Virtual memory and sparse texture limit

Is there a limit imposed by CUDA on how much virtual address space is available? It seems as if there might be a 1TB limit in CUDA despite the OS providing 128TB of virtual memory.

Ran into this when using sparse 3D textures, attempting to create a 4096x4096x4096 sparse float4 texture fails as that’s also 1TB of address space.

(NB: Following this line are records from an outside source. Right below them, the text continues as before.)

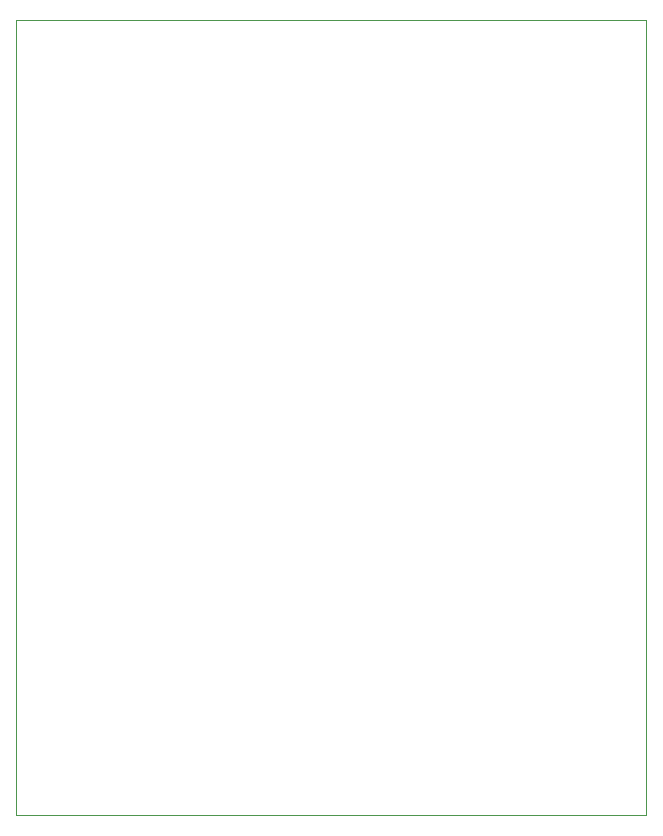
<source format=gm1>
G04 #@! TF.GenerationSoftware,KiCad,Pcbnew,7.0.8*
G04 #@! TF.CreationDate,2024-03-11T02:55:17-07:00*
G04 #@! TF.ProjectId,oc_v1,6f635f76-312e-46b6-9963-61645f706362,1*
G04 #@! TF.SameCoordinates,Original*
G04 #@! TF.FileFunction,Profile,NP*
%FSLAX46Y46*%
G04 Gerber Fmt 4.6, Leading zero omitted, Abs format (unit mm)*
G04 Created by KiCad (PCBNEW 7.0.8) date 2024-03-11 02:55:17*
%MOMM*%
%LPD*%
G01*
G04 APERTURE LIST*
G04 #@! TA.AperFunction,Profile*
%ADD10C,0.100000*%
G04 #@! TD*
G04 APERTURE END LIST*
D10*
X113030000Y-46990000D02*
X166370000Y-46990000D01*
X166370000Y-114300000D01*
X113030000Y-114300000D01*
X113030000Y-46990000D01*
M02*

</source>
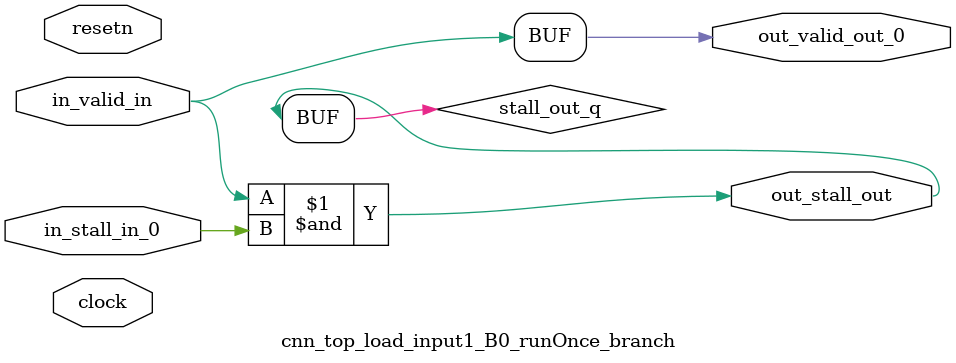
<source format=sv>



(* altera_attribute = "-name AUTO_SHIFT_REGISTER_RECOGNITION OFF; -name MESSAGE_DISABLE 10036; -name MESSAGE_DISABLE 10037; -name MESSAGE_DISABLE 14130; -name MESSAGE_DISABLE 14320; -name MESSAGE_DISABLE 15400; -name MESSAGE_DISABLE 14130; -name MESSAGE_DISABLE 10036; -name MESSAGE_DISABLE 12020; -name MESSAGE_DISABLE 12030; -name MESSAGE_DISABLE 12010; -name MESSAGE_DISABLE 12110; -name MESSAGE_DISABLE 14320; -name MESSAGE_DISABLE 13410; -name MESSAGE_DISABLE 113007; -name MESSAGE_DISABLE 10958" *)
module cnn_top_load_input1_B0_runOnce_branch (
    input wire [0:0] in_stall_in_0,
    input wire [0:0] in_valid_in,
    output wire [0:0] out_stall_out,
    output wire [0:0] out_valid_out_0,
    input wire clock,
    input wire resetn
    );

    wire [0:0] stall_out_q;


    // stall_out(LOGICAL,6)
    assign stall_out_q = in_valid_in & in_stall_in_0;

    // out_stall_out(GPOUT,4)
    assign out_stall_out = stall_out_q;

    // out_valid_out_0(GPOUT,5)
    assign out_valid_out_0 = in_valid_in;

endmodule

</source>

Code to test this is simple, the 4th call to cuMemAddressReserve here fails:

    CUdeviceptr devicePtr[4];
    size_t testSize = size_t(256)*1024*1024*1024;
    for (int i = 0; i < 4; ++i)
    {
        CUresult result = cuMemAddressReserve(&devicePtr[i], testSize, 0, 0, 0);
        printf("mem = %p, result = %d\n", (void*)devicePtr[i], result);
    }

What is the OS here? While a CUDA-specific limit is possible, it is equally likely that there are operating system-specific limits involved, some of which might be configurable.

Have you tried running with a system API logger (such as strace) to find out to which OS API calls cuMemAddressReserve()is mapped, and which (if any) of these calls fails?

This is on Windows 10. The available virtual memory reported by GlobalMemoryStatusEx is almost 128TB, and I can request multiple TB allocations using VirtualAlloc without any issue, so don’t think this is a restriction from the OS.

For further clarification (in case it makes a difference): Are you running the GPU(s) with the WDDM driver or the TCC driver?

I have not used this relatively new functionality. The way I understand it, cuMemAddressReserve is used to reserve virtual address space to which physical memory of identical size is later mapped with cuMemMap. Assuming the call to cuMemAddressReserve would succeed, is there actually enough physical memory in the system to then perform the mapping step?

Just the standard WDDM driver and not using an especially powerful GPU either, just a laptop with a 1050.

I don’t believe the physical memory has to be the identical size, with virtual memory the reserved address space can be much larger than the physical memory. The physical allocations can then be mapped in with cuMemMap to only specific regions of the reserved address space. I can reserve 768GB of virtual memory without error, only when increasing to 1TB does it fail. I have a lot less physical memory on my laptop than 768GB :)

I’m actually trying to use the new sparse texture support, which is built on top of the virtual memory system. I use cudaMalloc3DArray with the cudaArraySparse flag to create the sparse texture, and then cuMemMapArrayAsync to map the physical memory allocations to specific regions of the sparse texture. The call to cudaMalloc3DArray was failing for large texture sizes, which lead to discovering the virtual memory limit.